==== Stored data
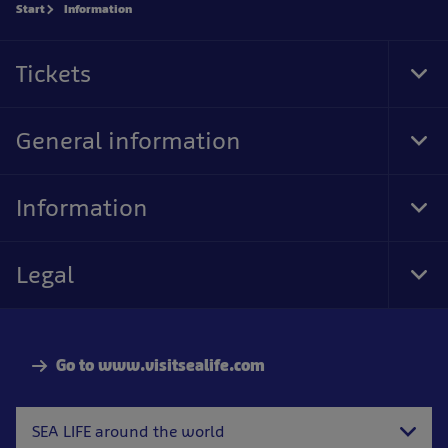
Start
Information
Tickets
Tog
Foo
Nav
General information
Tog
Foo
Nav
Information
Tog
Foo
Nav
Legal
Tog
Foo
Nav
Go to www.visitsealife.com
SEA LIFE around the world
========
- **How to complete this task**
Rename every "Nav" to "Navigation" in the text read from the items above, leaving all other text unchanged and omitting the pictures.

- **Exercise solution**
Start
Information
Tickets
Tog
Foo
Navigation
General information
Tog
Foo
Navigation
Information
Tog
Foo
Navigation
Legal
Tog
Foo
Navigation
Go to www.visitsealife.com
SEA LIFE around the world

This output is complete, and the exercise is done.